Montpellier : colis suspect et coups de feu imaginaires

MYTHOMANIE. Branle-bas de combat jeudi vers midi, quand un appel parvenu sur le 17, le numéro d’urgence de police-secours indiquait qu’une dame âgée s’apprêtait à se suicider sur son balcon, rue des Impressionnistes, à Montpellier. L’appelant signalait qu’elle avait une arme de poing, qu’elle tirait des coups de feu en l’air et qu’elle possédait un couteau pour se poignarder.

De nombreux moyens de police étaient dépêchés sur place : effectifs de police-secours, de la brigade anticriminalité et officiers de permanence au commissariat central.

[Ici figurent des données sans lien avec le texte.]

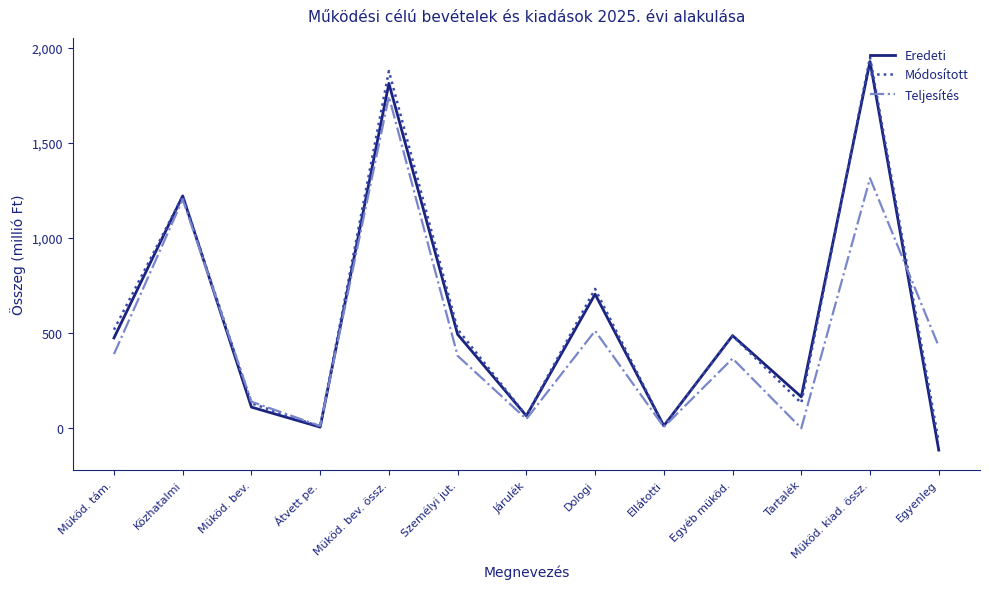

At which category is the sum across all series the highest?

Müköd. bev. össz.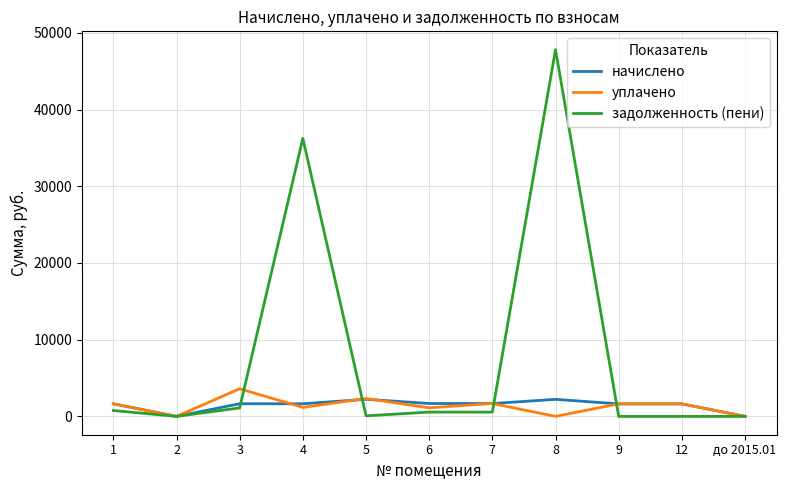

The value of задолженность (пени) at 8 is 80760.9. True or false?

False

À leur arrivée, ils trouvaient bien une dame âgée -82 ans- affairée sur son balcon, mais, elle était tranquille, n’avait visiblement pas envie de se donner la mort et qui était surtout non armée.

Octogénaire choquée

En voyant débarquer ces forces de la police nationale avec gyrophare, sirènes et avec les agents en gilet pare-balles, l’octogénaire s’est trouvée en état de choc, avant de retrouver ses esprits et de bien se marrer, ayant quasiment vécu en direct une scène digne d’une série policière.

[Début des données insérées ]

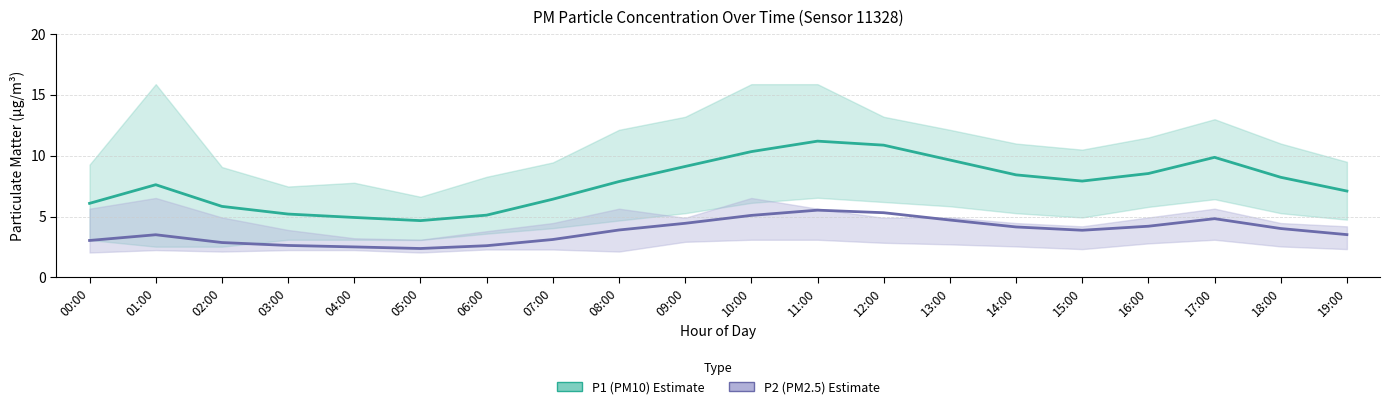

How many data points in P2 (PM2.5) are above 3?

15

Les policiers ont identifié le propriétaire du numéro de téléphone ayant donné cette fausse alerte et ont rapidement fait le lien avec une précédente intervention de pure invention : hier, vers 11h en effet, un appel sur le 17 avait entraîné le déplacement des forces de police de la Sécurité publique en nombre et des sapeurs-pompiers pour un colis suspect à la station de tramway de Saint-Éloi, sur la ligne 1.

Trentenaire mythomane

Quand les pompiers et les policiers étaient arrivés sur place, ils n’avaient pas trouvé de paquet suspect, tel que décrit par l’appelant au 17. En fait, ces deux signalements imaginaires étaient le fruit d’un mythomane montpelliérain de 31 ans. Lors de son interpellation, puis en garde à vue, le trentenaire a maintenu qu’il avait bel et bien été témoin des deux faits et qu’ils n’avaient pas rêvé. D’ailleurs, quand les policiers l’ont invité à se déplacer rue des Impressionnistes, il l’a fait illico.

Les vérifications faites par les policiers au moment de sa position, via les géolocalisations de son téléphone portable ont permis d’établir qu’il ne pouvait pas se trouver aux adresses indiquées. Il a été déféré ce vendredi soir au parquet de Montpellier pour appels malveillants réitérés. On ne le dira jamais assez, mais de tels agissements peuvent avoir des conséquences graves si au même moment, une véritable urgence vitale se présente, alors que policiers, pompiers et médecins du Sdis 34 ou du Smur-Samu 34 sont mobilisés sur des fausses alertes.